Parks said the single biggest city subsidy is residential trash collection, where only a small portion of the cost is picked up by garbage can fees. The annual subsidy has reached $209 million and could go higher next fiscal year as landfill gate fees are expected to increase.


Business lobbyists have expressed concern about the possibility of new trash fees to fund expanded commercial and apartment recycling programs. So far, city officials have not said how these new programs would be paid for.


Parks suggested that the city should consider ending the practice of waiving fees on for-profit corporations that hold special events on city property or city streets.


In a recent memo to Villaraigosa, city housing director Mercedes Marquez suggested imposing additional fees on apartment owners planning to convert their buildings to condos as a way to stem the loss of affordable housing units as landlords leave the federal Section 8 subsidy program.


This proposal has already sparked opposition from the L.A. Area Chamber of Commerce.


“Placing new fees on the creation of new housing units is counterproductive, especially when housing prices are out of reach for so many people,” said Rusty Hammer, president and chief executive of the chamber.


Overall, Hammer said that if the fees “are reasonable and can be justified by the direct services provided to business, you will find the business community supporting those fees. But if they are unreasonable, or the city hasn’t taken sufficient steps to review the salaries and fringe benefits for staff providing those services, then the business community will not support them.”



Other government fees


Meanwhile, thousands of businesses in unincorporated Los Angeles County that need public health licenses or permits will likely see fee increases in the next 90 days.
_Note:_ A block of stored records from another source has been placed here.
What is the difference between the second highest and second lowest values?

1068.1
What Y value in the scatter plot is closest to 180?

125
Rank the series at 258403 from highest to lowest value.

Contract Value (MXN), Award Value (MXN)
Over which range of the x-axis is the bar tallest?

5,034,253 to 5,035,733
Last week, the County Board of Supervisors approved 5 percent fee increases on businesses ranging from laundromats to day care centers. For example, the fee for a supermarket at least 6,000 square feet in size would rise to $965 from $919, while a restaurant with a seating capacity of 120 would pay $1,073, up from $1,022.


The hikes would generate $3 million to plug a hole in the environmental health enforcement budget.
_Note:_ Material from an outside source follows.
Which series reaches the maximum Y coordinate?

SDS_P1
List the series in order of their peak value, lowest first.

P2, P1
In Santa Monica, the City Council last week approved a budget that contains rate hikes for water and trash collection. The council will now consider how much the increases will be and when they will take effect. Last month, councilmembers were informed that the city’s water utility has run through nearly all its reserves, and that rates will have to increase 40 percent to replenish them.


The council last week approved a 6 percent hike in water rates to take effect immediately; Santa Monica City Councilman Bob Holbrook said an additional 10 percent rate hike is likely to be in place by the end of the year.
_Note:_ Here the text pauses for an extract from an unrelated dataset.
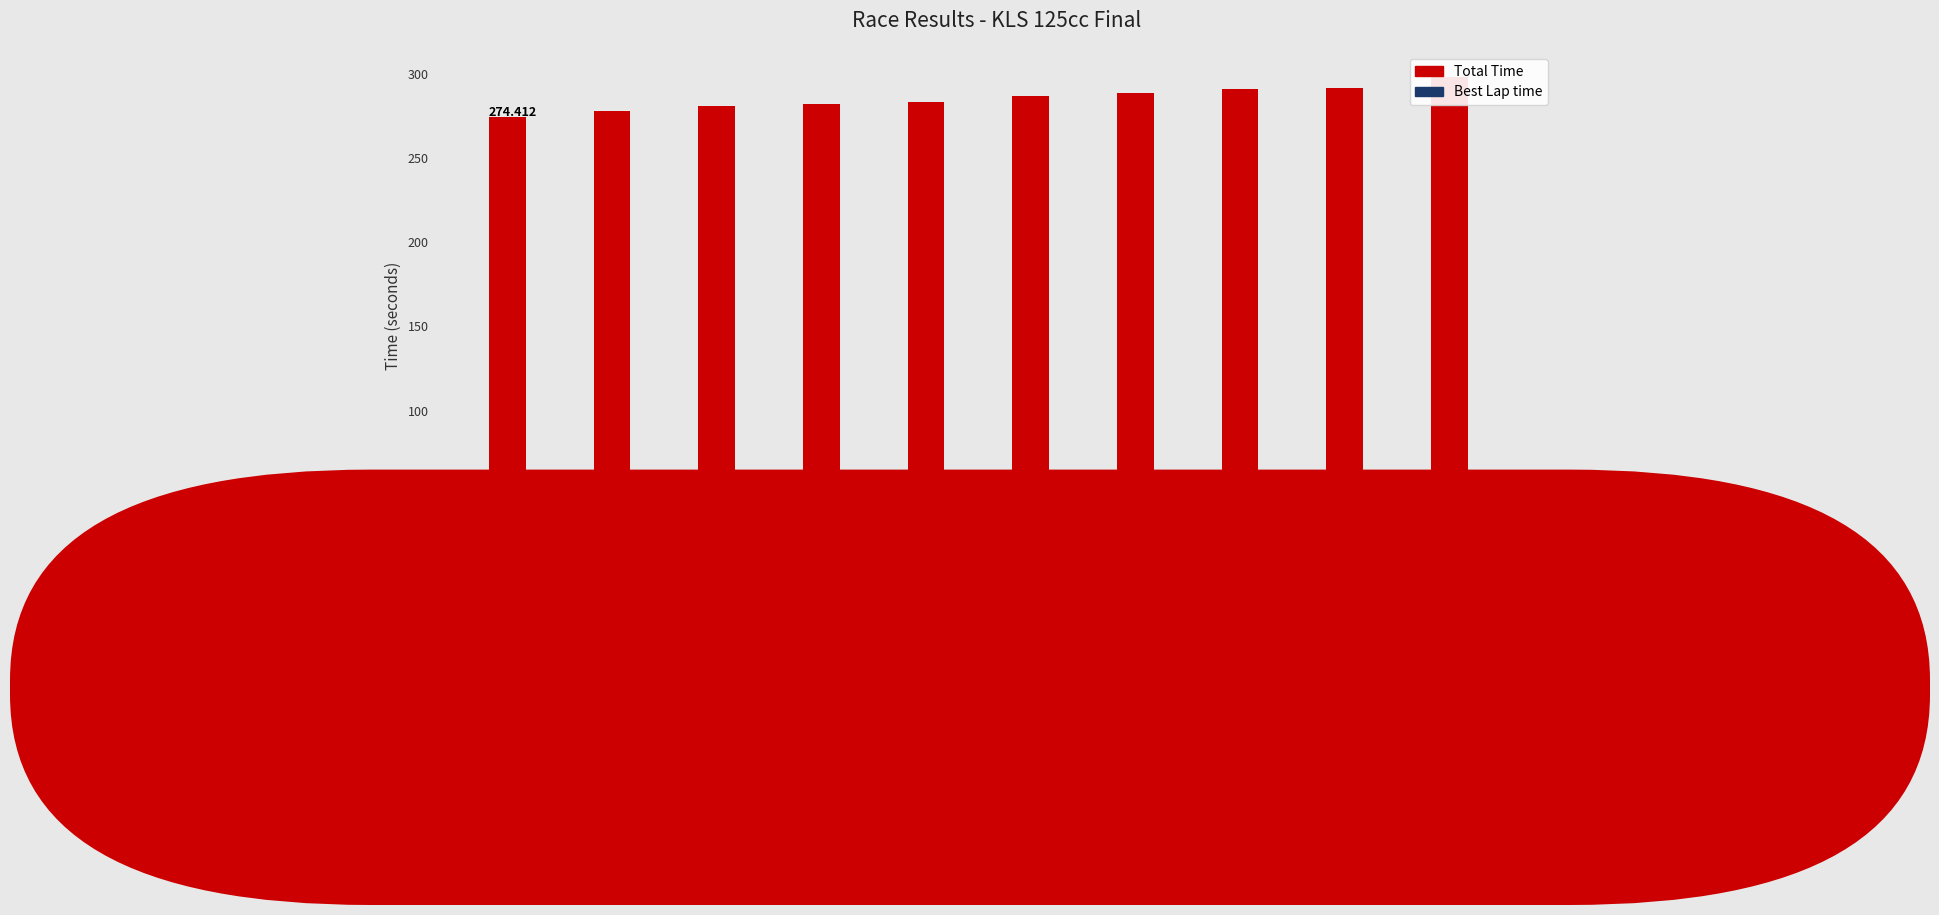

Which category has the highest value across all series?

GEA TEO HARYANTO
Also last week, Los Angeles Unified School District board members considered a plan for a $150 parcel tax on all residential and commercial property owners in Los Angeles and dozens of adjacent cities within school district boundaries. The tax, which needs two-thirds voter approval, could make it onto the Nov. 8 special election ballot alongside a $3.8 billion school facilities bond measure for the district.


LAUSD board member David Tokofsky said he introduced the proposal as a result of a ballot initiative backed by Gov. Arnold Schwarzenegger that he contends would throw out the minimum spending requirements voters enacted with Proposition 98, thus depriving the LAUSD of hundreds of millions of dollars a year in state funding.


Tokofsky said he consulted with the L.A. Area Chamber and was persuaded to propose a flat parcel tax instead of taxing commercial property more than residential property. Without full business support, he said it would be virtually impossible to garner two-thirds voter approval.


Kosmont said he expects further fee hike proposals to emerge from local governments in the months to come as they grapple with skyrocketing pension costs.


“These pension costs have locked cities into huge funding commitments. With it being so difficult to pass tax increases, cities and other local governments are going to have no choice but to pass these costs on to service users,” Kosmont said.